» REQUIREMENT 1:
In the Remembrance Day piece, how old was Malki when she died?
» REQUIREMENT 2:
Decide whether each statement agrees with the Remembrance Day piece, answering yes or no and quoting the words that settle it: (a) The Sbarro Restaurant bombing took place in August 2001. (b) Eight of the people killed in that bombing were children. (c) The writer proposes that this Remembrance Day focus on Palestinian children.
» REQUIREMENT 3:
Resume the Remembrance Day piece about Malki's murder, picking up after its final sentence.

» PAGE TEXT:
⁂
Yom Hazikaron 2012 at the Kotel [Image Source] |
After a child’s
murder, a search for justice
FRIMET ROTH
It has been a
struggle to keep my daughter’s memory alive. Israeli society prefers to forget
terror attacks and forge ahead. Foreign journalists marvel at the haste with
which every trace of carnage left at a site is removed; at the quick return of
traffic and normality. But for 24 hours each year, we lift the lid on our grief
and let the tears flow.
My precious Malki died
at the age of fifteen in the terror attack that has come to symbolize the
Second Intifada: the bombing of the Jerusalem's Sbarro Restaurant in August,
2001. That massacre snuffed out the lives of fifteen Jews, among them eight
children, the youngest of whom was two.
I suggest we focus
this Remembrance Day on the 129 Israeli children killed by Palestinian
terrorists during the past thirteen years. The world is preoccupied with mourning
Palestinian children and has forgotten the atrocities committed against Jewish
children. We must remind them.
⁂
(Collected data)
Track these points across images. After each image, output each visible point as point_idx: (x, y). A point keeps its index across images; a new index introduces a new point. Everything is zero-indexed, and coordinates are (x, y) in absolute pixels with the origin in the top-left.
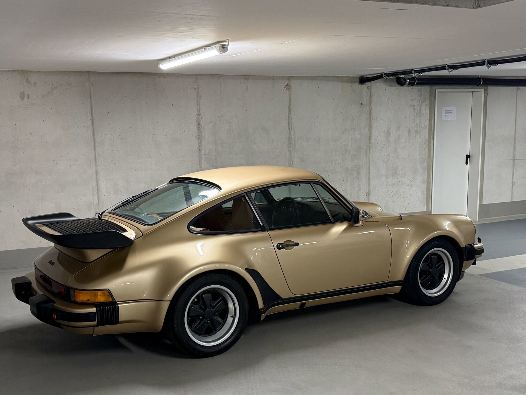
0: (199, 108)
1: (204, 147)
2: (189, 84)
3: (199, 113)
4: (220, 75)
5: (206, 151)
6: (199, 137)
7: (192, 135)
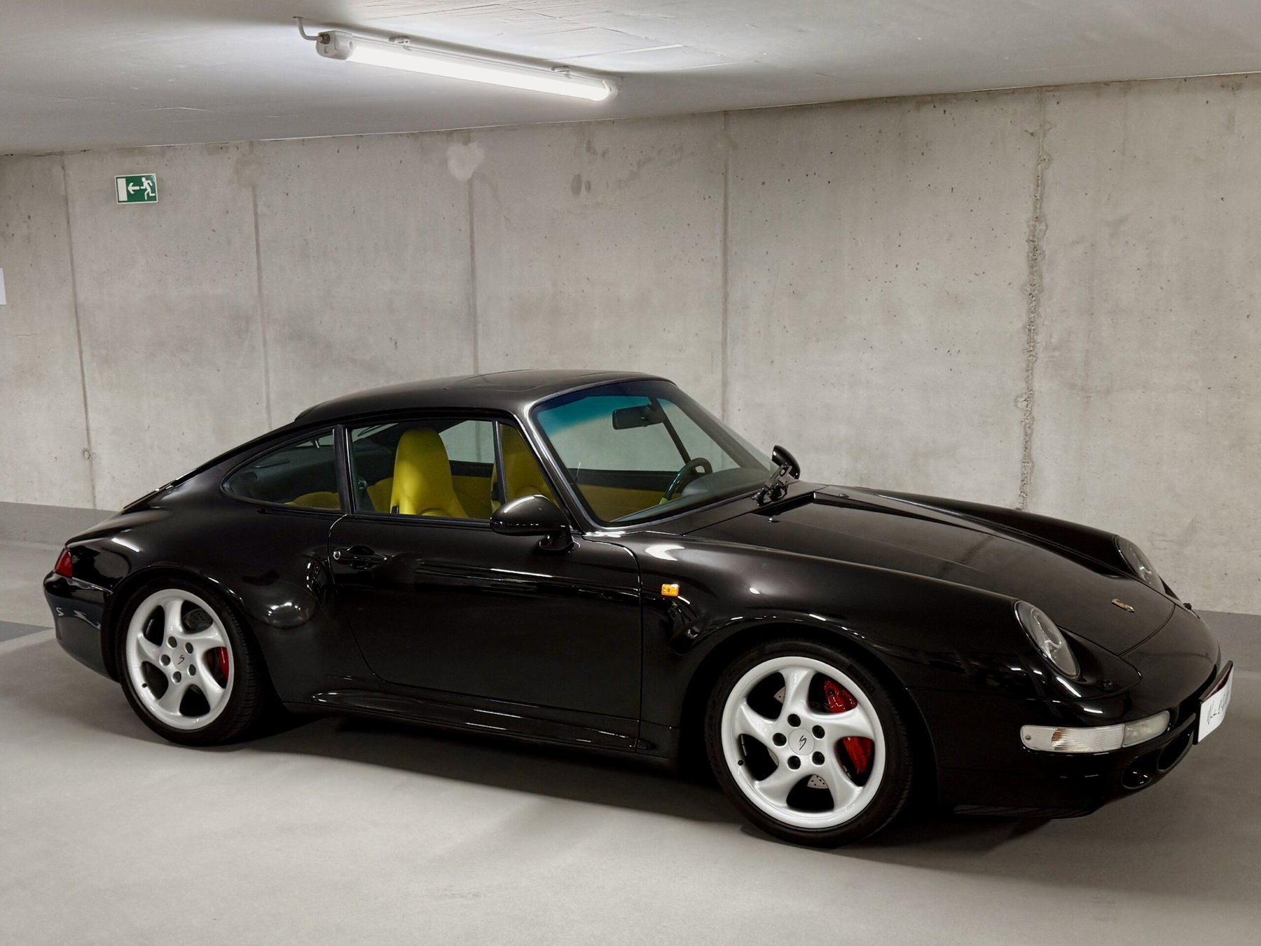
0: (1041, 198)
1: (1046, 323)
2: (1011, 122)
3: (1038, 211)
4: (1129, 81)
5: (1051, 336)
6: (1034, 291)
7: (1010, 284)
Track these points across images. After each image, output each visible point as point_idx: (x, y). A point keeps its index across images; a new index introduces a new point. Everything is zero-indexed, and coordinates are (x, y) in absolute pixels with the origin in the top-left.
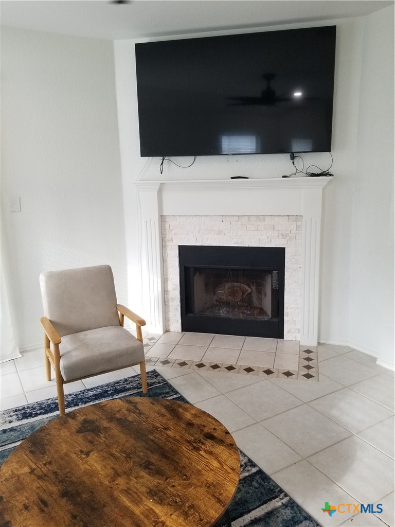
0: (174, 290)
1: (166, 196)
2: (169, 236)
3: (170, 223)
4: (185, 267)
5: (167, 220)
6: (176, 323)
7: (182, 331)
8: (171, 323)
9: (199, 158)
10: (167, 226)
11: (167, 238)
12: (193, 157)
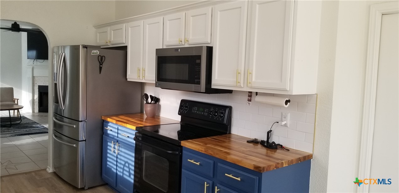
⁂
» ANSWER BOX 1:
She was fifteen.

» ANSWER BOX 2:
(a) Yes: "the bombing of the Jerusalem's Sbarro Restaurant in August, 2001"
(b) Yes: "among them eight children"
(c) No: "I suggest we focus this Remembrance Day on the 129 Israeli children killed by Palestinian terrorists"

» ANSWER BOX 3:
Malki left us only
her writings and her art. They offer a glimpse into the soul of a sensitive,
religious, idealistic, artistic and talented Israeli teen.
Malki's diary entry from February 2001 |
She kept a diary
between September 2000 and June 2001. There, interspersed with long, involved
accounts of school, Ezra (a youth organization in which she was a young leader)
and family activities are the details of each terror attack perpetrated during
those 10 months.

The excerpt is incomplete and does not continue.